Stratégie 4: Ciblage contextuel
Le ciblage contextuel ne se concentre pas sur les utilisatrices et les utilisateurs individuels et leurs modèles de comportement, mais sur le contenu des pages web consultées. Les technologies modernes analysent à cet effet le contexte afin de placer des annonces publicitaires de manière ciblée dans un environnement thématiquement adapté. Le ciblage contextuel est possible aussi bien sur les portails médias et spécialisés que sur les médias sociaux comme TikTok ou Instagram. Par exemple, la publicité pour un voyage à forfait de Bea et Beni dans la région concernée peut apparaître à côté du contenu sur les destinations de voyage. Cette approche est efficace, car les annonces sont visibles au moment précis où les personnes ciblées s’intéressent au sujet en question. Cela augmente également l’acceptation de la publicité. Autre avantage: les clientes et clients potentiels peuvent être contactés plus tôt dans leur customer journey. En effet, alors que les approches basées sur les cookies s’intéressent à des profils d’utilisateurs connus, le ciblage contextuel atteint des personnes qui collectent leurs premières informations sur un sujet.
Avantages:
- Meilleure acceptation de la publicité au bon moment et pertinence thématique
- Démarchage rapide des personne intéressées
- Garantie complète de la protection des données
- Positif pour la diversité des médias: les portails et blogs spécialisés deviennent plus intéressants pour la publicité payante
Inconvénient:
- Une personnalisation moins précise que dans d’autres stratégies
En conclusion, voici ce que les entreprises devraient faire dès maintenant
L’ère post-cookies entraîne un changement de paradigme: les entreprises publicitaires doivent abandonner l’idée de pouvoir tout suivre dans le marketing à l’avenir. Mais d’autres méthodes et technologies leur permettent de garder une personnalisation suffisamment forte pour faire de la publicité de manière efficace tout en respectant la protection des données.

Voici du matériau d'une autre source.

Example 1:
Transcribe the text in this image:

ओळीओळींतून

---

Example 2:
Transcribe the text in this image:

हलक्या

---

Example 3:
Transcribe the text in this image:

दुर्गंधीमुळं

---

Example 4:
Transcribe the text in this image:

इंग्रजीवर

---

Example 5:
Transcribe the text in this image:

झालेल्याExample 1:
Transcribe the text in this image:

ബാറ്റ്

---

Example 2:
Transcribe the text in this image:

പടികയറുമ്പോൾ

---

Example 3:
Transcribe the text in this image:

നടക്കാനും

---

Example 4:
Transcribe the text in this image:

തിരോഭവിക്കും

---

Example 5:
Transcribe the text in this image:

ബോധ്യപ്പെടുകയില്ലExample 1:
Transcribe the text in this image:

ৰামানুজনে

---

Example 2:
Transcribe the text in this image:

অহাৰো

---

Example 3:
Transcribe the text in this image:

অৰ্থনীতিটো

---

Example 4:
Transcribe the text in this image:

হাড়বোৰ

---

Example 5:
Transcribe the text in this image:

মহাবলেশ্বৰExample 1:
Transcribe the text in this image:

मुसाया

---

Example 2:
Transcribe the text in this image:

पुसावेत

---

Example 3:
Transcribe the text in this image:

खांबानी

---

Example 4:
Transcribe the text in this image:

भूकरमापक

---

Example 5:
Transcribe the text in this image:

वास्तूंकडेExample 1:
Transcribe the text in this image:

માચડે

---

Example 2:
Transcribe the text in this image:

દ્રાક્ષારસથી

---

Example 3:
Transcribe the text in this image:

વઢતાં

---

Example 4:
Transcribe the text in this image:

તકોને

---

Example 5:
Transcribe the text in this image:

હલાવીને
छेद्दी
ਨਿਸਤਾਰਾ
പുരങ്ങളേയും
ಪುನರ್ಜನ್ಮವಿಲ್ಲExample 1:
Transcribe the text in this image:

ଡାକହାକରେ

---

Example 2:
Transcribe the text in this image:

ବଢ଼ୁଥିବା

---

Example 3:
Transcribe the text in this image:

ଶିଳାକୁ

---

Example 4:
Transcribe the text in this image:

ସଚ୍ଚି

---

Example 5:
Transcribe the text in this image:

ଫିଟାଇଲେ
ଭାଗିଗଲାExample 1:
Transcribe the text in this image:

La stratégie qui convient le mieux à une entreprise, ou la combinaison de ces stratégies, dépend de sa situation de départ. C’est pourquoi Buster Grunau d’e-dialog recommande aux annonceurs publicitaires de commencer par une analyse: «Évaluez dans quelle mesure votre entreprise est affectée par l’arrêt des cookies et, par conséquent, l’ampleur des changements à apporter à votre publicité pour continuer à atteindre vos objectifs. Après cette analyse, testez différentes approches pour trouver celle qui vous convient.»